** Opening MATERIALS PROVIDED block **

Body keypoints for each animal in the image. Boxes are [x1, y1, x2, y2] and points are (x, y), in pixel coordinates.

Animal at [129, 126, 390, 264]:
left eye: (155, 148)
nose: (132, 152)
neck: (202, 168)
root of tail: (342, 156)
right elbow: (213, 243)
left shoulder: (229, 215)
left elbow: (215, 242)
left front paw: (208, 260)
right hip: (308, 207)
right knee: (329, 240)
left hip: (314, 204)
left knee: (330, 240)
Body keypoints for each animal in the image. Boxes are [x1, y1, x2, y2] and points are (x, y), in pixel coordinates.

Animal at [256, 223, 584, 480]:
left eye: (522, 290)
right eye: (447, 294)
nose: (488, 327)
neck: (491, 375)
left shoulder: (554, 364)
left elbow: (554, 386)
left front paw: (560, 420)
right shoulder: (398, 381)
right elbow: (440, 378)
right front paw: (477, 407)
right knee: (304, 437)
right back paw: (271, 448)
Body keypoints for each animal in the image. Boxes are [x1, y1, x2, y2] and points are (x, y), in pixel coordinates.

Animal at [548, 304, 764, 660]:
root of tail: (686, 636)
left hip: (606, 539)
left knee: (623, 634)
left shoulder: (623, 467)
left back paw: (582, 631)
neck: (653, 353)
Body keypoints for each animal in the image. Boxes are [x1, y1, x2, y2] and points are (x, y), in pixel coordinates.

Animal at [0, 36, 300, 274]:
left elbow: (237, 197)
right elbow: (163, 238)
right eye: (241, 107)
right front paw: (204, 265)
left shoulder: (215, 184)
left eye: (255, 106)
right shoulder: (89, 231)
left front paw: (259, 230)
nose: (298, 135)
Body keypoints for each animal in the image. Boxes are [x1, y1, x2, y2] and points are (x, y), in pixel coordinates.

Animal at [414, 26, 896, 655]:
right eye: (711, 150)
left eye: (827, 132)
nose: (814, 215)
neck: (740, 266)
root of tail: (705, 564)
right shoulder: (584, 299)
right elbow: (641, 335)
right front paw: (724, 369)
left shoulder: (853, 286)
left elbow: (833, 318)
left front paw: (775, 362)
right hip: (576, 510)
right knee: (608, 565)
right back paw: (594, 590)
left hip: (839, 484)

** Closing MATERIALS PROVIDED block **
** Opening MATERIALS PROVIDED block **

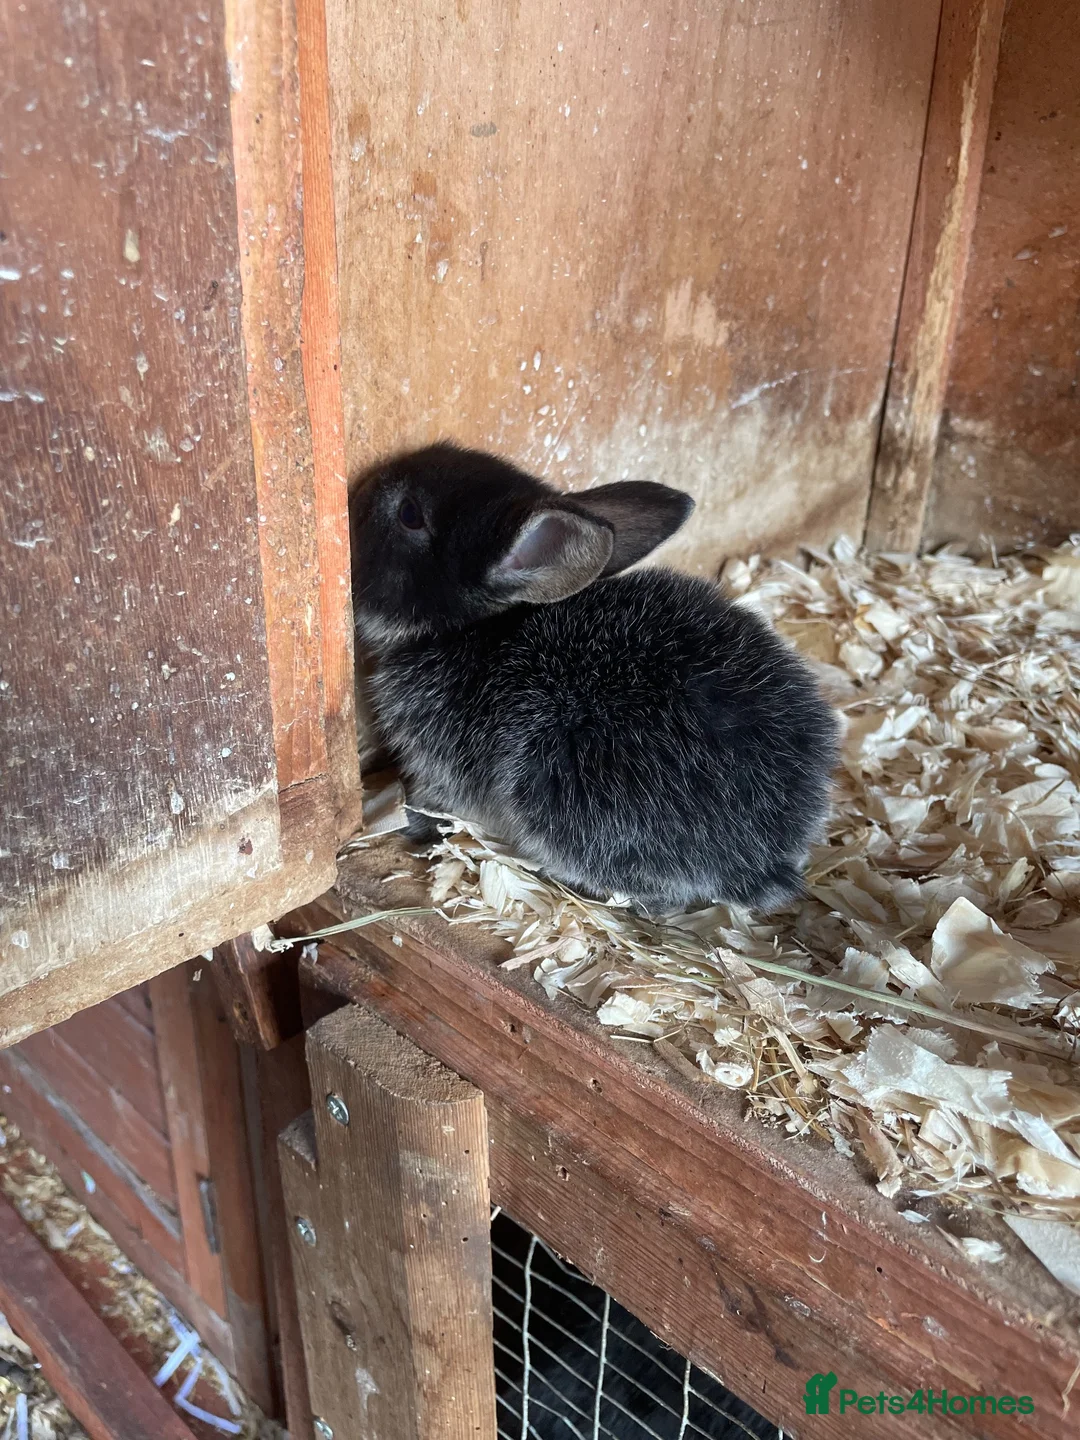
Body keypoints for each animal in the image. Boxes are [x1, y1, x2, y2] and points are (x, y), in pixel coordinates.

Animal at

** Closing MATERIALS PROVIDED block **

• **ASSIGNED TASK**
Among the records above, find the lines that contain "back" and copy every one.

• **EXPECTED ANSWER**
right back paw: (271, 448)
left back paw: (582, 631)
right back paw: (594, 590)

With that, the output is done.